== Text provided

Even at second hand, however, I would not presume to demonstrate the structure of "historical revolutions" (though the term has been applied to the Romantic age by Acton and Thierry, among others). For one thing, I am persuaded that the intellectual continuities between the new and the old history were too extensive even for unqualified claims of "novelty," not to speak of "revolutionary" advance. More important, perhaps, devotees of the new history of the Restoration period quite consciously took insights and inspiration from presumably outmoded authors, not only earlier innovators like Vico and Herder but also pre-"scientific" scholars of the Renaissance like Poliziano and Cujas. In any case, what is a controversial thesis even for the "hard" sciences can hardly be more than vaguely suggestive for a humanistic field like historiography and for a "new history" whose provenance was as much literary as philosophical, inspired as directly by Walter Scott and Chateaubriand as by Herder and Vico. My concern here is mainly to clarify the pattern of historical investigation and interpretation in the postrevolutionary age and to reveal what I believe to be the roots of that "scientific" history usually attributed to a later period. In particular, the establishment of institutional history on a solid and exhaustive documentary basis was accomplished in the environment, so to speak, not of Realism but of Romanticism, as indeed professional historians of the later nineteenth century were disposed to acknowledge.

Another distinction given currency in the debates over Kuhn's thesis — though in fact it was well established in the Romantic age and is traceable back at least to Leibniz — is that between "externalist" and "internalist" history. Here I hope to throw some light on both aspects. For what early nineteenth-century historians called "external history" I offer discussions of the political, institutional, legal, and social heritage of the Revolution of 1789; of some of the relevant public issues, including the relationship between the legislative and the judiciary and the problems of private property; of the most articulate parts of the French intelligentsia, including lawyers and journalists as well as scholars; of the hopes, fears, and problems generated by the revolution of 1830; and of course of some of the principal published works associated with the new history. The "internal history" is represented by parallel discussions of conceptions of historical process and perspective, of continuity and change, of the interconnections between institutions, of the role of human values and human will, and especially of the doctrines of the German "historical schools." All of these factors go into an adequate account of a major intellectual transformation — if not "revolution" — which in the largest and most impressionistic terms is represented by the rise of "historicism," but is here defined more restrictedly as a fundamental stage in the development of modern historical scholarship.

Before the Revolution, history had played at best an auxiliary role in social and ideological controversies. The language of analysis and debate was dominated by "three competing vocabularies," according to Keith Baker, who defines them respectively as "political discourse," corresponding to governmental and legislative will; "judicial discourse," which invoked ideals of justice; and "administrative discourse," which appealed to reason. Both defenders and opponents of the monarchy argued in these terms and within the "political culture" defined by them before 1789. A quarter of a century later, all three types of discourse seemed in a sense discredited, or at least exhausted. Royal "will" could never be fully resuscitated, administrative "reason" smacked of Bonapartism, and "justice" in any universal sense seemed a mockery to all but the direct beneficiaries of the Revolution, and even then only if they could maintain their share of the spoils. So a new language had to be devised to accommodate the issues of Restoration and the new confrontations provoked after 1815. History seemed a promising access to the common ground of social experience, though of course there were as many readings and "meanings" of history as there were interest groups. How could historical discourse be given a focus for such a variety of political interests? How could historical perspective give definition to the urgent questions, much less the answers, of the postrevolutionary age?

====
== Collected material

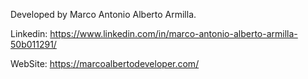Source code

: Developed by Marco Antonio Alberto Armilla.

Linkedin: https://www.linkedin.com/in/marco-antonio-alberto-armilla-50b011291/

WebSite: https://marcoalbertodeveloper.com/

====

Task objective: Decide whether each statement below agrees with the text on the new history of the Restoration period, and for each give yes or no with the deciding words from the text, quoted exactly. 1. The author claims the new history marked a revolutionary advance over the old. 2. The distinction between "externalist" and "internalist" history can be traced back at least to Leibniz. 3. "Administrative discourse" appealed to ideals of justice.

Output below:
1. No: "I am persuaded that the intellectual continuities between the new and the old history were too extensive even for unqualified claims of "novelty," not to speak of "revolutionary" advance."
2. Yes: "it was well established in the Romantic age and is traceable back at least to Leibniz"
3. No: "and "administrative discourse," which appealed to reason"